A company incorporated under the Companies Act has its own legal personality and can institute legal proceedings in its own name. However, difficulties can arise where proceedings are commenced on behalf of a company where this has not been properly authorised by the company. In addition, where a company is a party to proceedings, in the absence of certain limited exceptions, it must retain legal representation to act on its behalf.

Authority to Institute Proceedings

Directors of the Company

In general, there is no express delegation to directors of the power to institute legal proceedings and instruct lawyers on behalf of a company. Rather, this power derives from the general delegation of powers of management by the company to the directors in the company’s constitution, as derived from the Companies Act 2014 (the “Act”)1. The decision to institute legal proceedings should be taken at a properly convened and constituted meeting of the board, by the directors passing a resolution authorising such actions2. In addition, under the Act, unless the company’s constitution provides otherwise, a resolution signed by all the directors entitled to receive notice of a meeting of directors will be as valid as if it had been passed at a directors’ meeting duly convened and held.

It is possible for the members of a company, by special resolution, to direct the directors to institute legal proceedings. This is because the general powers of delegation in the Act are, save where the constitution provides otherwise, subject to such directions, which are not inconsistent with the Act or the constitution, as the members may give by special resolution.

Liquidator of the Company

On the liquidation of a company, litigation proceedings must be instituted by the liquidator. Section 627 of the Act sets out the statutory powers of a liquidator to include the power to bring any action or other legal proceedings in the name and on behalf of the company. The liquidator is obliged under the Act3 to give notice of its exercise of this power to the committee of inspection or the creditors (in the case of a winding up by the court or a creditors’ voluntary winding up) or to the members of the company (in the case of a members’ voluntary winding up).

Lack of Authorisation

Where a company is a plaintiff in proceedings that have not been properly authorised, it is possible to retrospectively validate the proceedings with subsequent ratification.
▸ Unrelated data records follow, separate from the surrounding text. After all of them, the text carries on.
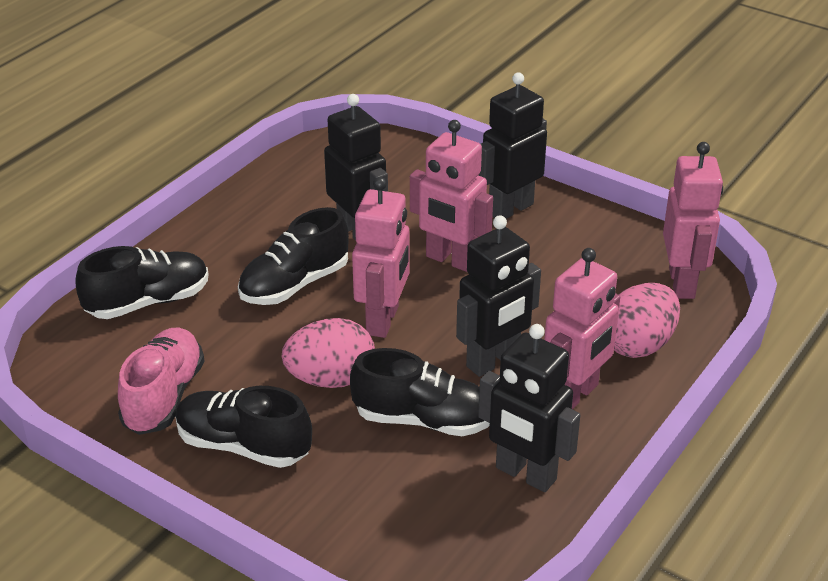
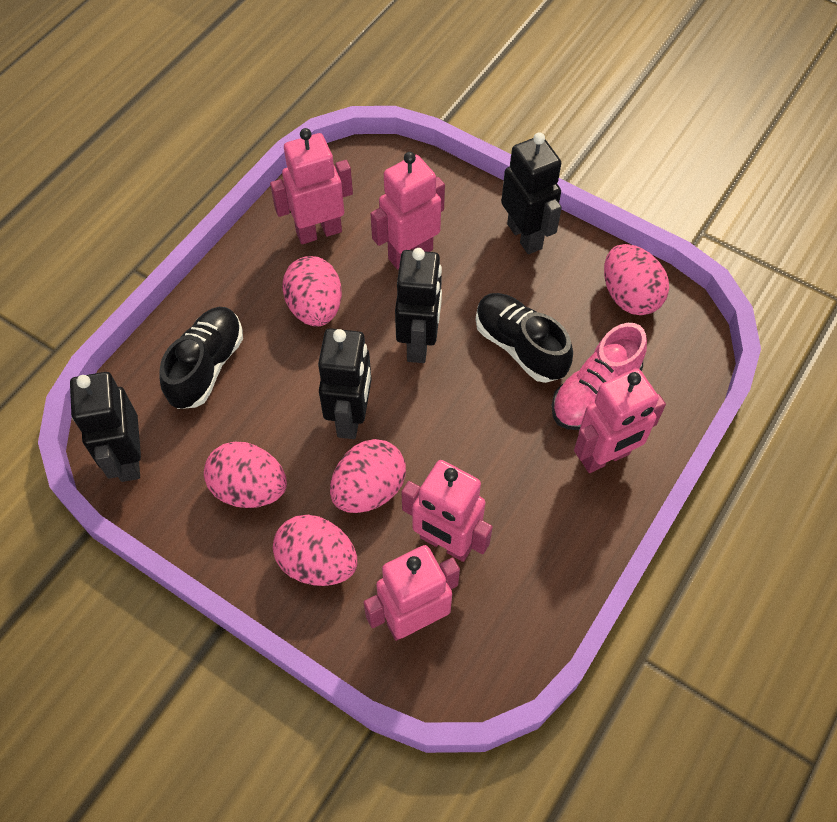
black shoe: [75,246,208,319] [175,386,312,468] [238,207,349,305] [350,348,490,436] = 4 -> [159,307,243,409] [476,293,573,383] = 2
pink egg: [282,318,375,388] [614,283,680,358] = 2 -> [204,442,287,508] [273,515,357,586] [282,256,342,327] [330,439,406,513] [604,244,669,315] = 5
pink robot: [352,177,410,338] [410,120,493,272] [544,248,620,409] [663,142,723,299] = 4 -> [270,128,353,244] [364,545,460,641] [371,152,445,269] [401,460,493,562] [574,368,666,473] = 5

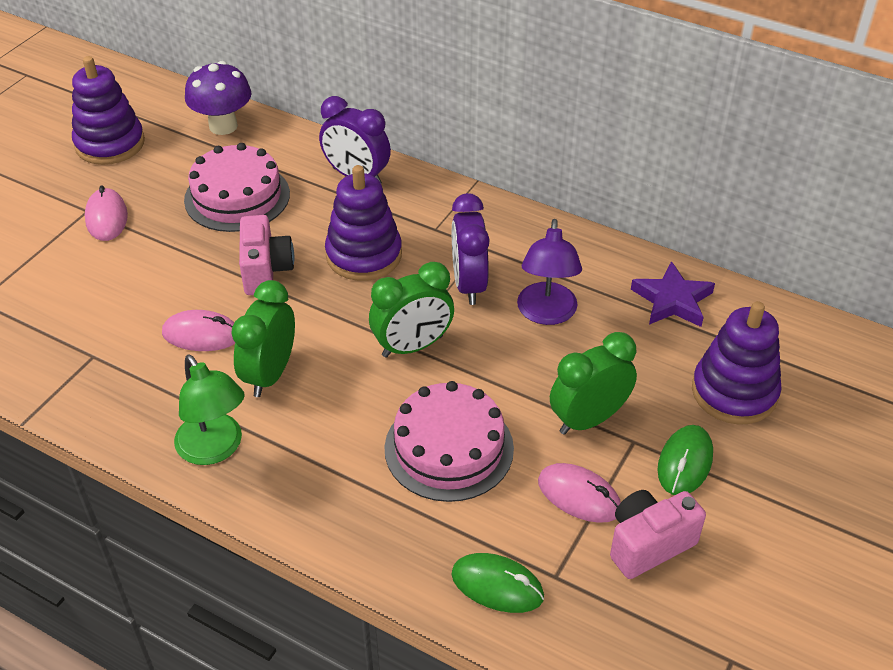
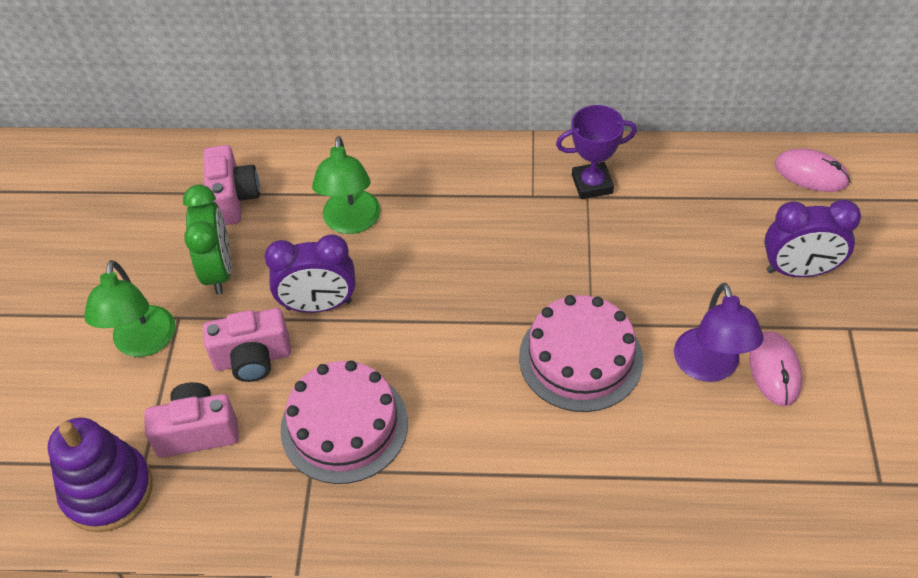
green clock: [231,280,295,397] [369,262,454,358] [550,332,637,435] = 3 -> [183,185,232,294] = 1
green lamp: [174,354,245,465] = 1 -> [84,260,175,357] [312,136,381,234] = 2
green mouse: [451,553,544,613] [658,425,713,495] = 2 -> none = 0
pink camera: [239,215,294,295] [610,490,706,579] = 2 -> [144,382,239,458] [203,308,291,382] [204,145,260,225] = 3
pink mouse: [85,185,128,241] [162,310,235,351] [538,463,621,523] = 3 -> [749,331,802,406] [775,149,850,192] = 2
purple mushroom: [185,61,251,135] = 1 -> none = 0
purple stacking toy: [72,56,145,165] [325,165,402,281] [692,301,782,425] = 3 -> [47,418,153,532] = 1
purple star: [631,261,715,327] = 1 -> none = 0
purple trophy: none = 0 -> [556,105,637,199] = 1

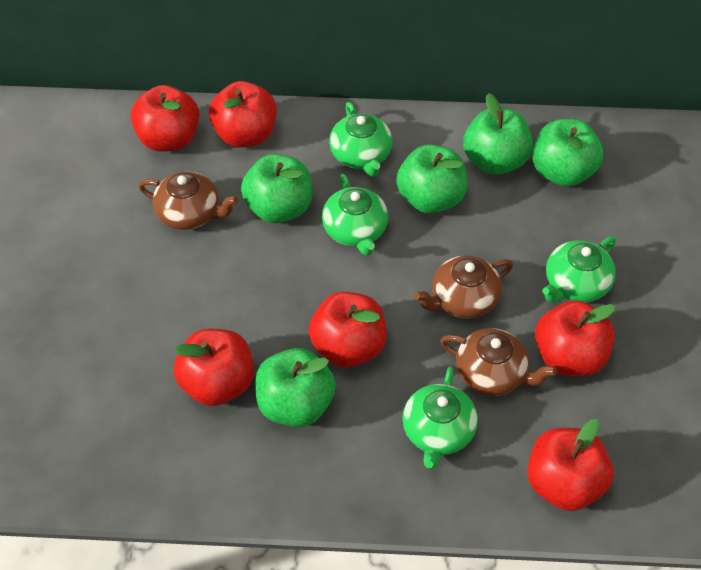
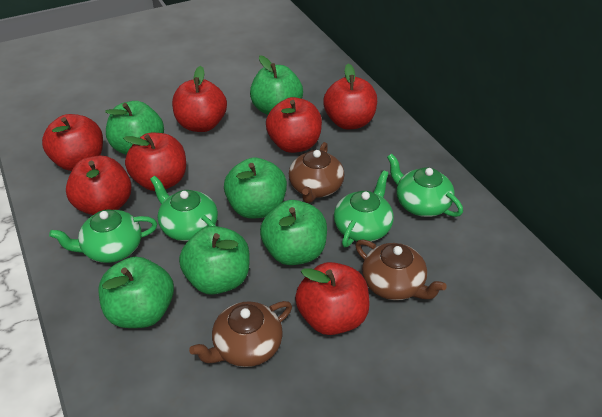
green apple: [241,154,312,223] [255,348,336,427] [396,144,467,214] [463,93,533,175] [533,119,603,187] = 5 -> [98,257,174,328] [105,101,164,155] [179,226,250,295] [224,158,287,219] [250,55,303,115] [260,200,327,265] = 6
red apple: [131,85,200,152] [174,329,254,406] [209,81,277,148] [309,292,387,367] [527,419,614,511] [535,300,615,376] = 6 -> [42,114,103,171] [66,156,132,215] [123,133,186,191] [172,66,227,132] [266,97,322,153] [295,262,370,335] [323,63,377,129] = 7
The plaintiff company can ratify the act of the solicitor who brought the action on behalf of the company and adopt the proceedings so the defendant cannot object.

Otherwise, where proceedings are brought without the proper authority from the board of directors of the company, the action can be dismissed and the solicitors can be held liable for the costs of the action4.

Representation of Companies before the Court

As an artificial person, the company cannot represent itself in legal proceedings. There is an established rule that a company can only be represented before the court by a solicitor or barrister and not by a member or director of the company or any other person. This is often referred to as the “rule in Battle”5 which is that “…a limited company cannot be represented in court proceedings by its managing director or other officer or servant.” The court may deviate from this rule in “exceptional circumstances” where this is necessitated by the interests of justice. Notably, the lack of available funds in a company to procure legal representation will not in itself amount to exceptional circumstances.

An exception may also be made by legislation. For example, in criminal cases prosecuted on indictment, the Act allows a company charged on indictment to appear by a representative who may answer any question and plead on the company’s behalf.